If unrealistic expectations on the part of funders and donors are the starting point, nonprofit leaders add further fuel to the fire by dissembling on the issue of overhead. It’s a fact that charities are held to a “higher” standard than other businesses and not only by funders. Often, it is nonprofit pros holding themselves and their organizations to this unworkable benchmark.
Who Suffers?
The myth of low overhead has been around so long that it has become entwined in the very fiber and culture surrounding nonprofits. Many industry professionals while laboring under it, are unwittingly perpetuating this fantasy and don’t realize how the ethos holds the entire sector to ransom.
Ironically, the charities – and their beneficiaries – who can least afford these enforced frugalities suffer most from the flawed standards.
- Small nonprofits and local charities have little or no access to the economies of scale available to larger organizations
- New nonprofits, just setting up shop, have higher expenses and overheads compared to established organizations
- Organizations delivering services to beneficiaries, with inadequate or useless furniture and equipment
- Nonprofits that struggle with non-functioning computers and other essential tools
Charities need freedom to deliver the services they provide in the best and most efficient way. Putting the emphasis on overhead, effectively sentences the organization to hard labor in unfavorable conditions. Why then, do so many donors and funders insist on their contribution going to aid beneficiaries directly and not to the organization that provides that aid?

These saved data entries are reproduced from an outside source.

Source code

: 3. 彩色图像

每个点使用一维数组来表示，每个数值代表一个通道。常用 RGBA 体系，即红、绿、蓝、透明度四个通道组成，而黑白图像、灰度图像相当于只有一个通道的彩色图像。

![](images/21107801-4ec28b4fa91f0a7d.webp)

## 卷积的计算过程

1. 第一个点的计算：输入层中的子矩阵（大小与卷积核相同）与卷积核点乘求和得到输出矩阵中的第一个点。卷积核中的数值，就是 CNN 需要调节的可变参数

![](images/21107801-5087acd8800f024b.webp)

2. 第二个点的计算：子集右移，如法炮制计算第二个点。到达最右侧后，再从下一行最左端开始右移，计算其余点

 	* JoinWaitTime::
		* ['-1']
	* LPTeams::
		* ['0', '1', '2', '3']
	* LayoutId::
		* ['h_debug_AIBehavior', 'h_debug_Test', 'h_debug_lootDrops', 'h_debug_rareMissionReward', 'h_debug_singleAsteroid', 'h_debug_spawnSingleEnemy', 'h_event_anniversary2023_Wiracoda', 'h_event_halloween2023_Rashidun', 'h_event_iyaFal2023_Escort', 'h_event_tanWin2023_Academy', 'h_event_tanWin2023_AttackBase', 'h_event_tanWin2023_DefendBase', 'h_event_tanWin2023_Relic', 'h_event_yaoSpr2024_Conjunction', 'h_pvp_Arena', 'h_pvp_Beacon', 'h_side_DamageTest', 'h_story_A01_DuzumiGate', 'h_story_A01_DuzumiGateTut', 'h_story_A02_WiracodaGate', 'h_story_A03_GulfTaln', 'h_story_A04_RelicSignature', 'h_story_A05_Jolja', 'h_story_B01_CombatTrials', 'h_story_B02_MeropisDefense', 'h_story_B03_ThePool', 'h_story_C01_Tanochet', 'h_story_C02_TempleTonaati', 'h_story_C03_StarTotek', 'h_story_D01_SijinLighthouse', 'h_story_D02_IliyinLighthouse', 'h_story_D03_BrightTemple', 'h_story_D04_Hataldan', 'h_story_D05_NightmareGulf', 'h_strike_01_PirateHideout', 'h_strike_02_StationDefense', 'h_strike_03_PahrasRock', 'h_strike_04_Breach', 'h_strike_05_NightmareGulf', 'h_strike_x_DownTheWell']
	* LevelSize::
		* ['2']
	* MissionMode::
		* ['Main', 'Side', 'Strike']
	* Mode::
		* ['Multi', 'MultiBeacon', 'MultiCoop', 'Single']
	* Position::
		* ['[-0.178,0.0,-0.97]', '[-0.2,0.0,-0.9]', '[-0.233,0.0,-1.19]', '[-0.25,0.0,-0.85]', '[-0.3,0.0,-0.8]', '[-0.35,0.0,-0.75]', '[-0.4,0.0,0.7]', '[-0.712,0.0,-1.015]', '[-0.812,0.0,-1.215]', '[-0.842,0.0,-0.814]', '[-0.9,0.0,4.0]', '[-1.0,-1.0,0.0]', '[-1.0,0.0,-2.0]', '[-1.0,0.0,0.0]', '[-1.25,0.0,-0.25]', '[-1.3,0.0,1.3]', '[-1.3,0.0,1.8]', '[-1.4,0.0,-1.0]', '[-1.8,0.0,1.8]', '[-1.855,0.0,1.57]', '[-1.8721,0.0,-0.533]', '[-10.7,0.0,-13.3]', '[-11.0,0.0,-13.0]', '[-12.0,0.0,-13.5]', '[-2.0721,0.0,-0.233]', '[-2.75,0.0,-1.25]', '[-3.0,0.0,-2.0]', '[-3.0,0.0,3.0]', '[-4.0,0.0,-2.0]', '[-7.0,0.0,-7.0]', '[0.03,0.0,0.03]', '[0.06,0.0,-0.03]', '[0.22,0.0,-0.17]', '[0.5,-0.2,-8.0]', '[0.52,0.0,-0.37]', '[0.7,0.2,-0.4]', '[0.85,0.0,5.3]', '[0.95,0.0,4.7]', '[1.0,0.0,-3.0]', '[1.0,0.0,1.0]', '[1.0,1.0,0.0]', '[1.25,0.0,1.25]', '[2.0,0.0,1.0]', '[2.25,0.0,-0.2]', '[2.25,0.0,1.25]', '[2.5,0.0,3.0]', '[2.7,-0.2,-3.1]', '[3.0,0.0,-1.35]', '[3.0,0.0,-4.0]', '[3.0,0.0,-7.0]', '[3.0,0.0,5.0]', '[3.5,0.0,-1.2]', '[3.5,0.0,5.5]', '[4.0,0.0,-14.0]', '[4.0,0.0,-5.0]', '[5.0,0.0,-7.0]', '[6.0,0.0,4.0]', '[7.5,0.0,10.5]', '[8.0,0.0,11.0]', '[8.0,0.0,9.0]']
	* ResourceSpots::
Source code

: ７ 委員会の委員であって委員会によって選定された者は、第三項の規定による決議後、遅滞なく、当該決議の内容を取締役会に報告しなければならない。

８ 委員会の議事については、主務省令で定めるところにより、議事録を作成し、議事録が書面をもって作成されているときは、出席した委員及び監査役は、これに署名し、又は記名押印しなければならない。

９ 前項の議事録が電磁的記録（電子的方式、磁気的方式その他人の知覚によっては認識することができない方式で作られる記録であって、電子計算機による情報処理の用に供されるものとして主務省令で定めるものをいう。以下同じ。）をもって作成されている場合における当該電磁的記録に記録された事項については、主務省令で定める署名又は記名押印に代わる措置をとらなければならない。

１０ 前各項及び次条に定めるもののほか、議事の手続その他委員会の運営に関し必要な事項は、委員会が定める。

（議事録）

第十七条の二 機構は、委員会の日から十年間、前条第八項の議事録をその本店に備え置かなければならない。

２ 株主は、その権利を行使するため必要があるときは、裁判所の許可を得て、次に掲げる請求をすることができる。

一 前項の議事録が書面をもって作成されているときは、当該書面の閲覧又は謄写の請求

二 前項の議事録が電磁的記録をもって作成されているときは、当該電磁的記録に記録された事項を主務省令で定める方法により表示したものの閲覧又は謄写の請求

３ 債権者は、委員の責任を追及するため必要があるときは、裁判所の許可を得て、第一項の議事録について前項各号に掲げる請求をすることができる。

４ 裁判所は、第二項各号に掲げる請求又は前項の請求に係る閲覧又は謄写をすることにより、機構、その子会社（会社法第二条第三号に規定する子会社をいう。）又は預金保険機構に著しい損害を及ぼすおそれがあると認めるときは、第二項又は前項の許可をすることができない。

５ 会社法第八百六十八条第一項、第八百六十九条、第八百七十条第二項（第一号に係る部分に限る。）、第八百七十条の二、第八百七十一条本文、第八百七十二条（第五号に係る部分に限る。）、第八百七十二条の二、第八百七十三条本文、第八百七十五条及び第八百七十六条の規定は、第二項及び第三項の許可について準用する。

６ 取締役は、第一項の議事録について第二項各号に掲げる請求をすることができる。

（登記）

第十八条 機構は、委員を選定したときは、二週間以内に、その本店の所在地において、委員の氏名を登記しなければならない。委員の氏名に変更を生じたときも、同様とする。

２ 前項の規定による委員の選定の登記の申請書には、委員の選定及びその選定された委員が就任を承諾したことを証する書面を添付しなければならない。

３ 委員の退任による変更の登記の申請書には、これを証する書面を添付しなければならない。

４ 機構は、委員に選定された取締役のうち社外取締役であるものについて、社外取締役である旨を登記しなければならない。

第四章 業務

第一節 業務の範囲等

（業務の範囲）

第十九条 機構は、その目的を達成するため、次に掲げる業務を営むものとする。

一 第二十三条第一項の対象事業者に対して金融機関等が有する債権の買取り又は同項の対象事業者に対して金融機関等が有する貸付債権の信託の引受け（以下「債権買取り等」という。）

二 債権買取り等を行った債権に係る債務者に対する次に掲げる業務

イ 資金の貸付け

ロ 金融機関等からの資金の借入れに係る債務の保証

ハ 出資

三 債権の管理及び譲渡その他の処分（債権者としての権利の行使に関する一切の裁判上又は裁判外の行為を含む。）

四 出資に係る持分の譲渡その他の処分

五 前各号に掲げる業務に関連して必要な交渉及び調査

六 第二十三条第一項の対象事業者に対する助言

Responsible Funders and Donors
The conversation surrounding the nonprofit starvation cycle and the overhead myth is now out in the open with some funders beginning to challenge the status quo.
One major foundation has stepped up to the plate by doubling its overhead rate to 20 percent as of January 2016. Other funders are beginning to see the necessity of a strong technology foundation as an essential element for effective nonprofits.
>> Funders need to pay their grantees what it takes to get the job done. Emphasis needs to shift from funding individual programs to building strong organizations, capable of accomplishing real change.
>> Donors and funders need to understand that poor pay, no development budget, no training and outdated equipment hamstrings an organization’s ability to help the communities it is trying to serve.
(Read more about fundraising letters.)
Responsible Nonprofits
Some nonprofits are able to cover their overhead costs with private funding but this can’t be a solution for every organization. While creating a divide between direct and indirect outlays may work for a large, well-funded nonprofit, smaller charities, without private backing, don’t have the option.
With limited funding dollars available, is it really fair to set a standard that adds to the negative public image of nonprofits’ financial competence and mission impact? Charities need to stop working against each other and presenting unrealistic facades while trying to impress donors.
Change Is in the Air
The nonprofit sector needs more transparency, better communication and a new understanding of the concept of direct costs versus indirect costs. Organizations need to gain donors’ confidence by demonstrating how multifaceted and complex their work is. One way is by tracking metrics that effectively demonstrate a charity’s impact and communicating the results to their donors and funders.
The nonprofit starvation cycle would cease to exist if funders, donors and charities engaged in more straightforward dialogue about the actual operating costs of nonprofit organizations.